電力レジリエンス強化の取り組みとマイクログリッドの推進

電力レジリエンス強化に向けた主な取り組みとして、災害時の連携強化、電力ネットワークの強靭化、マイクログリッドの推進が挙げられます。

早期復旧に向けた災害連携強化

過去の災害復旧の教訓や反省をもとに、災害時に送配電事業者や自治体、自衛隊などの連携をスムーズに行うために、「災害時連携計画」が策定されました。

この「災害時連携計画」に盛り込まれているのが、停電時に配備する電源車の一元管理です。

2019年の台風15号被害による長期停電では、電源車の運用体制が整っていなかったことから、配置や接続に時間を要し、対応が遅れたことが報告されています[*10]。

浮き彫りとなった課題を解消するために、被害状況や復旧情報の迅速な情報共有、電源車の最適配置などを可能にする電源車の一元管理システムを開発します[*11], (図7)。

図7: 電源車の一元管理システム
出典: 経済産業省 資源エネルギー庁「始まった、電力レジリエンスのための新制度~停電の長期化を防ぐために」(2020)
https://www.enecho.meti.go.jp/about/special/johoteikyo/electric_resilience.html

このシステムでは、GPSによって電源車の位置情報や稼働情報を取得し、電源車による復旧迅速化を目指します。

提供された情報 ::

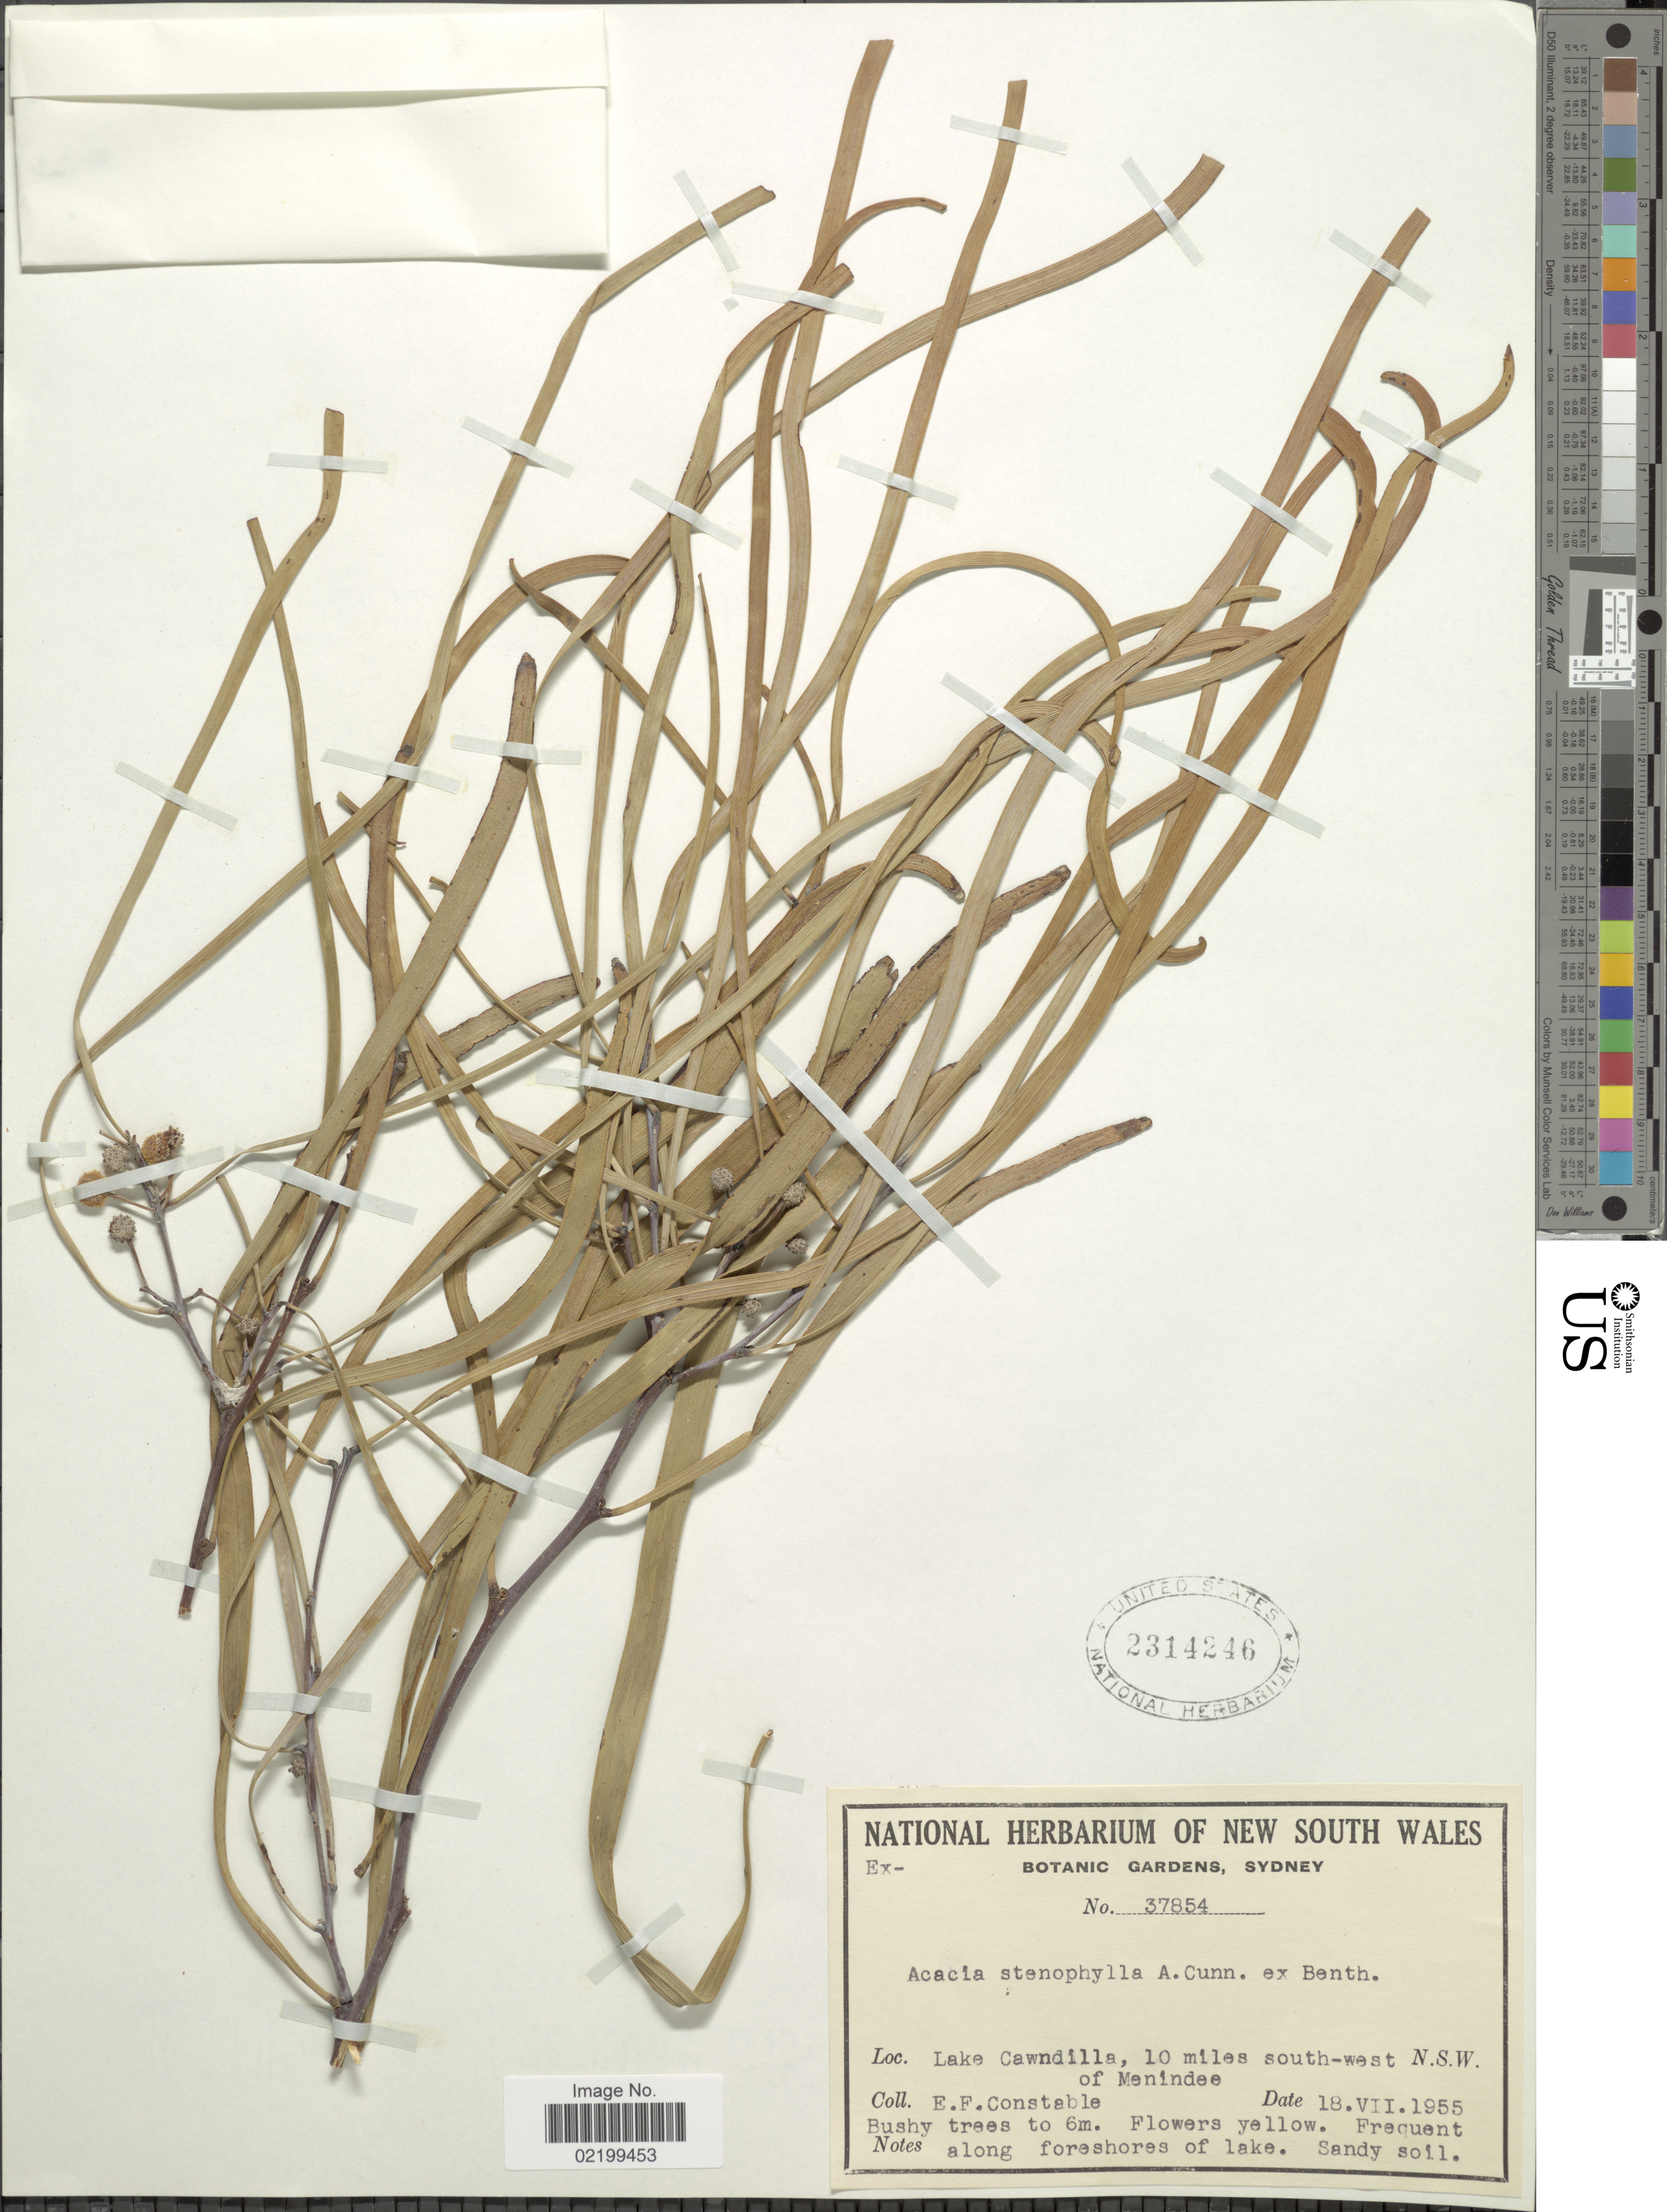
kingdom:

取り組む課題 ::
a) 電力レジリエンスの本文のうち、「過去の災害復旧の教訓や反省を」から「ます[*11], (図7)。」までのすべてを一字一句そのまま書き写せ。
b) 電力レジリエンスの本文を、その最後の文の後から書き継いでください。
上の各行は、電力レジリエンスの本文とは別の資料である。

課題の解答 ::
a)
過去の災害復旧の教訓や反省をもとに、災害時に送配電事業者や自治体、自衛隊などの連携をスムーズに行うために、「災害時連携計画」が策定されました。

この「災害時連携計画」に盛り込まれているのが、停電時に配備する電源車の一元管理です。

2019年の台風15号被害による長期停電では、電源車の運用体制が整っていなかったことから、配置や接続に時間を要し、対応が遅れたことが報告されています[*10]。

浮き彫りとなった課題を解消するために、被害状況や復旧情報の迅速な情報共有、電源車の最適配置などを可能にする電源車の一元管理システムを開発します[*11], (図7)。

b)
電源車に必要なガソリンや軽油の調達に関しても、各電力会社において各地域の石油販売業者または小売販売店と優先供給に向けた協定が進められています[*12]。

また電源車の一元管理以外にも、復旧方式の統一や手順の整備、共同訓練などによって災害復旧に対する連携を強化していきます。

 

既存の送配電網の強靱化

既存の送配電網を強化するために、停電発生や電力供給不足の際にエリア間で電力融通が可能な地域間連系線の増強が計画されています[*13], (図8)。

図8: 地域間連系線の増強計画
出典: 経済産業省 資源エネルギー庁「再エネの大量導入に向けて ~『系統制約』問題と対策」(2017)
https://www.enecho.meti.go.jp/about/special/tokushu/saiene/keitouseiyaku.html

地震によって発電所が停止すると、エリア内の需給バランスが崩れ、ブラックアウトを引き起こしてしまいます。

2018年の北海道胆振東部地震に伴うブラックアウトの再発防止においても、北海道と本州を結ぶ北本連系線の増強が課題となっています。

送配電網を強化することは、災害時の停電リスク軽減だけでなく、再生可能エネルギーの導入も促進します。

風力発電や太陽光発電のポテンシャルが高いエリアで発電した電気を、遠方のエリアへ融通しやすくなるためです。

さらに、地域間連系線の強化だけでなく、鉄塔や電柱の基準見直しや、無電柱化の推進も議論されています。

 

分散型電源・マイクログリッドの導入拡大

2019年の台風15号・19号の被害では、災害復旧が困難な山間部などで停電復旧までに時間を要しました。

このような課題を踏まえて、災害に強い独立系統であるマイクログリッド導入の必要性が高まっています。

マイクログリッドは平常時は主要系統とつながり再生可能エネルギーを有効活用しつつ、災害時は独立系統として自立して運転することが可能です[*14], (図9)。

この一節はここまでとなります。